## [Exercise inputs]
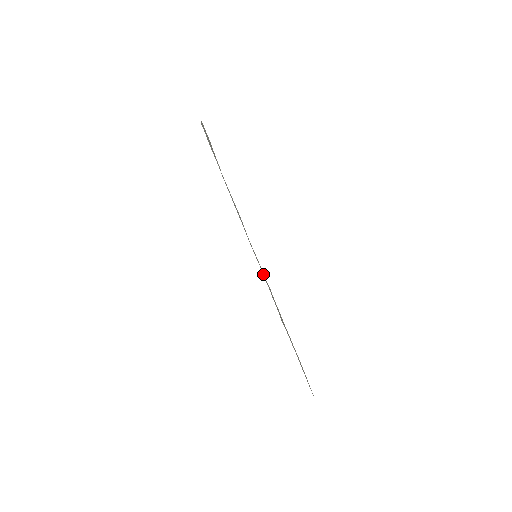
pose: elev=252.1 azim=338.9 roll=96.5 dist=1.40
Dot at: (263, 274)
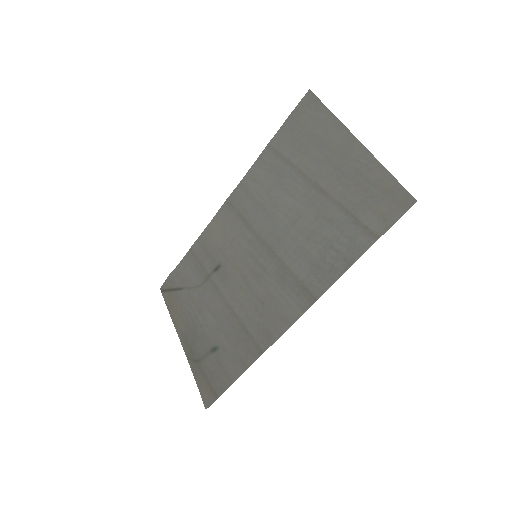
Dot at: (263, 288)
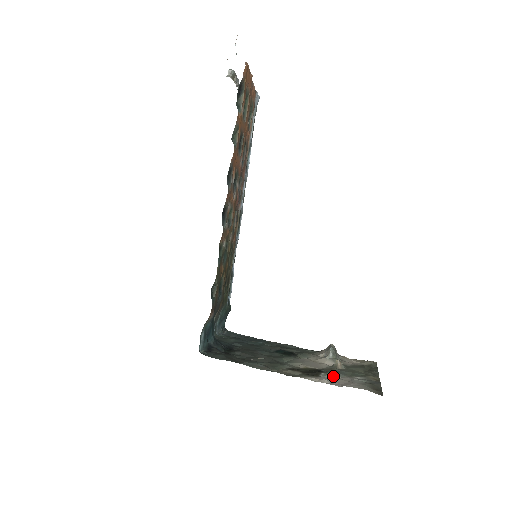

...

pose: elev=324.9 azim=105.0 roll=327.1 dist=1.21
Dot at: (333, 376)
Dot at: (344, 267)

## [Task objective]
Reproduce the material above word for word, beginning with the line that contains "pose: elev=324.9 azim=105.0" and continuing through the line that contains "Dot at: (344, 267)", with both of those lines included.

## [The solution]
pose: elev=324.9 azim=105.0 roll=327.1 dist=1.21
Dot at: (333, 376)
Dot at: (344, 267)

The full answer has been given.